Every BMW I'm aware of uses 5x120. Most have 5-10mm shallower offsets than the Cruze, 32-37mm vs 42mm for the Cruze.


----------



## Tavillain (Aug 19, 2014)

CUKIO34 said:


> So do some bmw rims fit the cruze?
> 
> 
> 
> ...


Those are aro replicas only available in South America. 20" wheels will fit if you get the right width and offset. I have a set of 20x7.5 +38 that don't rub even on eibachs. (Also for sale). I've recently went with a 20x8.5 +40 with no problems either.


----------



## CUKIO34 (Jun 18, 2014)

Tavillain said:


> Those are aro replicas only available in South America. 20" wheels will fit if you get the right width and offset. I have a set of 20x7.5 +38 that don't rub even on eibachs. (Also for sale). I've recently went with a 20x8.5 +40 with no problems either.
> View attachment 130297


put some more pics up. thats pretty much what im looking for. does the 20x8.5 poke out a little more?


----------



## Tavillain (Aug 19, 2014)

CUKIO34 said:


> put some more pics up. thats pretty much what im looking for. does the 20x8.5 poke out a little more?


These are the 7.5 width pictured. I don't have many pictures of them on the car because I only had these on for less then 2 months then took off for winter. Next pic is before the Eibachs. 

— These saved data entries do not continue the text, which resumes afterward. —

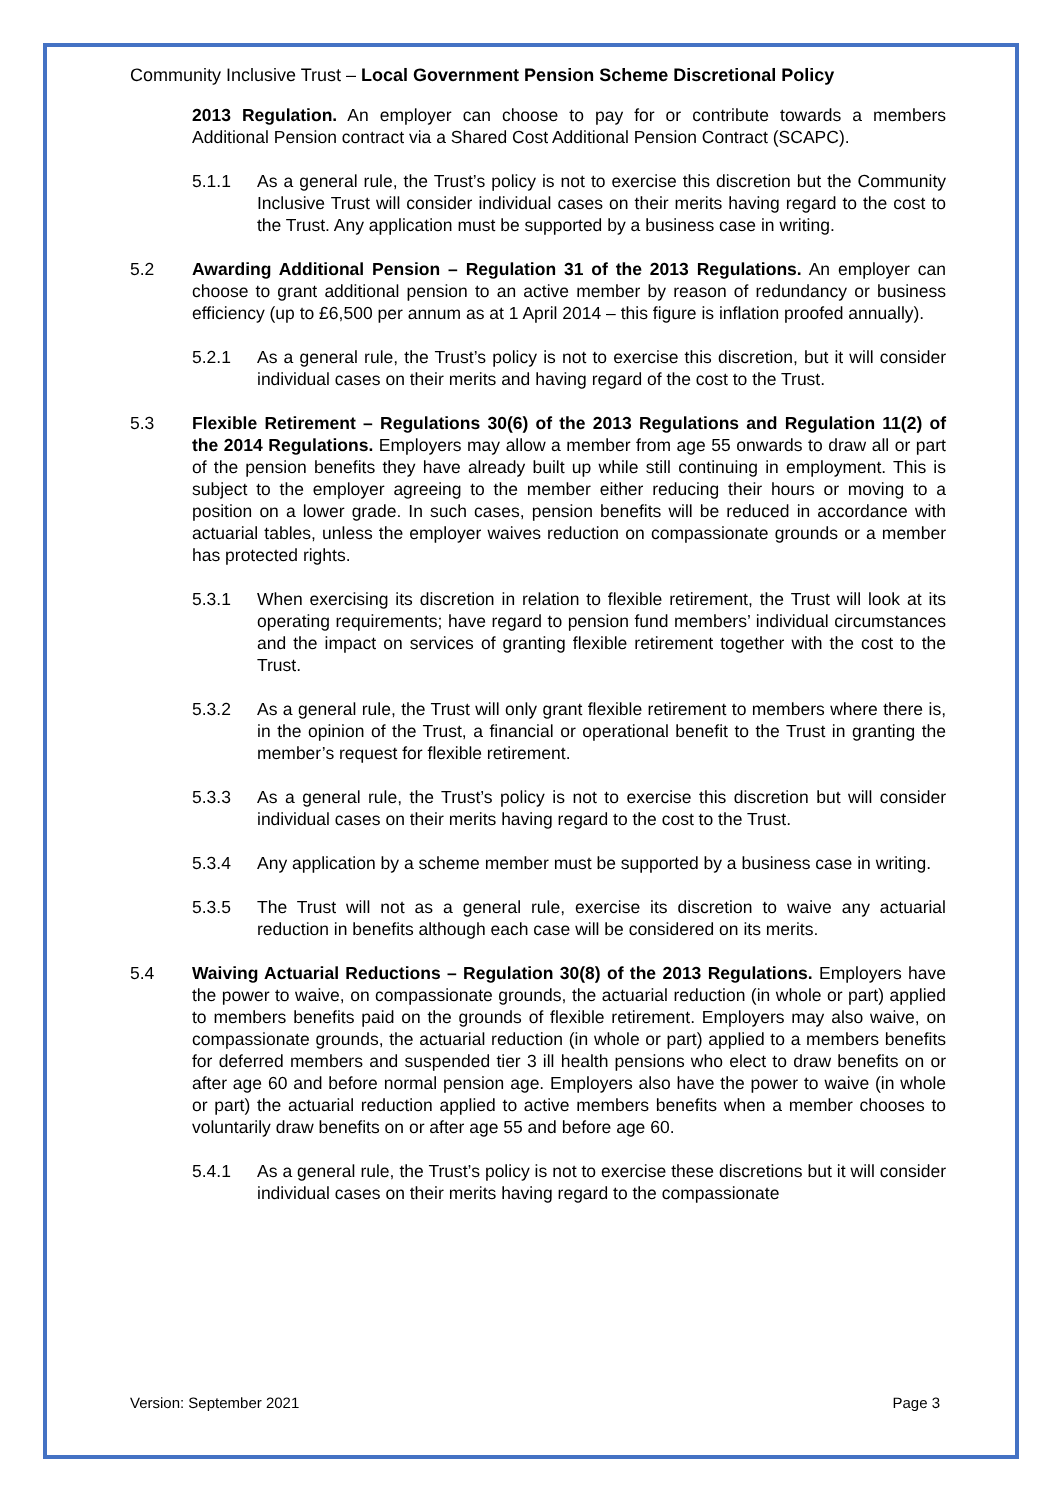Community Inclusive Trust – Local Government Pension Scheme Discretional Policy
2013 Regulation. An employer can choose to pay for or contribute towards a members Additional Pension contract via a Shared Cost Additional Pension Contract (SCAPC).
5.1.1 As a general rule, the Trust’s policy is not to exercise this discretion but the Community Inclusive Trust will consider individual cases on their merits having regard to the cost to the Trust. Any application must be supported by a business case in writing.
5.2 Awarding Additional Pension – Regulation 31 of the 2013 Regulations. An employer can choose to grant additional pension to an active member by reason of redundancy or business efficiency (up to £6,500 per annum as at 1 April 2014 – this figure is inflation proofed annually).
5.2.1 As a general rule, the Trust’s policy is not to exercise this discretion, but it will consider individual cases on their merits and having regard of the cost to the Trust.
5.3 Flexible Retirement – Regulations 30(6) of the 2013 Regulations and Regulation 11(2) of the 2014 Regulations. Employers may allow a member from age 55 onwards to draw all or part of the pension benefits they have already built up while still continuing in employment. This is subject to the employer agreeing to the member either reducing their hours or moving to a position on a lower grade. In such cases, pension benefits will be reduced in accordance with actuarial tables, unless the employer waives reduction on compassionate grounds or a member has protected rights.
5.3.1 When exercising its discretion in relation to flexible retirement, the Trust will look at its operating requirements; have regard to pension fund members’ individual circumstances and the impact on services of granting flexible retirement together with the cost to the Trust.
5.3.2 As a general rule, the Trust will only grant flexible retirement to members where there is, in the opinion of the Trust, a financial or operational benefit to the Trust in granting the member’s request for flexible retirement.
5.3.3 As a general rule, the Trust’s policy is not to exercise this discretion but will consider individual cases on their merits having regard to the cost to the Trust.
5.3.4 Any application by a scheme member must be supported by a business case in writing.
5.3.5 The Trust will not as a general rule, exercise its discretion to waive any actuarial reduction in benefits although each case will be considered on its merits.
5.4 Waiving Actuarial Reductions – Regulation 30(8) of the 2013 Regulations. Employers have the power to waive, on compassionate grounds, the actuarial reduction (in whole or part) applied to members benefits paid on the grounds of flexible retirement. Employers may also waive, on compassionate grounds, the actuarial reduction (in whole or part) applied to a members benefits for deferred members and suspended tier 3 ill health pensions who elect to draw benefits on or after age 60 and before normal pension age. Employers also have the power to waive (in whole or part) the actuarial reduction applied to active members benefits when a member chooses to voluntarily draw benefits on or after age 55 and before age 60.
5.4.1 As a general rule, the Trust’s policy is not to exercise these discretions but it will consider individual cases on their merits having regard to the compassionate
Version: September 2021 Page 3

The 8.5 I have for next summer don't poke at all. You'd need a +30mm offset to get poke. Mine sit flush. I do have spacers ready to go though.


----------



## Danny5 (Dec 22, 2011)

Most BMW wheels are staggered. I don't see 20" or 5x120 being an issue. Thats what DDMWorks adapters are for.

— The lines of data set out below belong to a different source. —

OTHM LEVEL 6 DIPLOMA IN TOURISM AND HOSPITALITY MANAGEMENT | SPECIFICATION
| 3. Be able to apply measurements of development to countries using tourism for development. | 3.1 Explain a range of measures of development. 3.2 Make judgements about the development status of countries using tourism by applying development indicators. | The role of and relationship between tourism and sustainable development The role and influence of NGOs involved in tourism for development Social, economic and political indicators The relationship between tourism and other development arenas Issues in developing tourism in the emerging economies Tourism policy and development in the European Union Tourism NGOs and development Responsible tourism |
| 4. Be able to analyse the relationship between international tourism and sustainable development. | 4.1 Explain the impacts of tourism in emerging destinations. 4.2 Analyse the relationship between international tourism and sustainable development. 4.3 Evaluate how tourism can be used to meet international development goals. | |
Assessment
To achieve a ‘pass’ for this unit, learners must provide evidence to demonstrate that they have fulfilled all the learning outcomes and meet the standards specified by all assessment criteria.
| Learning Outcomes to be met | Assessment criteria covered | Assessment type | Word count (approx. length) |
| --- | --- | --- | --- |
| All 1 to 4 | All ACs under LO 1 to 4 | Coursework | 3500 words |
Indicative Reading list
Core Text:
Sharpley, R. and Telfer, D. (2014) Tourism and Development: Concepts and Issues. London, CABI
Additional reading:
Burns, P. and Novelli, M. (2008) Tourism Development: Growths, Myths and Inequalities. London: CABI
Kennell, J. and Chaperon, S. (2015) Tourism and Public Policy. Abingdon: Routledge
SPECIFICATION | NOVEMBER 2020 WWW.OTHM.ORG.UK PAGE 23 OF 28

But a 9.5" wide wheel might end the fun.


----------



## Blue Angel (Feb 18, 2011)

The problem with adapters is they are thick. The thinnest ones I've seen are 3/4", so that's the same as subtracting 19mm of offset from the wheel... an et42 Cruze wheel becomes an et23. A typical 3-Series BMW wheel has 32-37mm offset, so with a 3/4" adapter that range goes to et13-18. That's ghetto poke!

There was a member selling a set of American Racing wheels and adapters a while back. His setup worked because the wheels were only 7" wide and had a high starting offset, and his tires were only 205 or 215, can't remember. He claimed they were very flush, so a similar adapter with an 8" wide wheel would poke a whole 1/2"'more for a given offset.


----------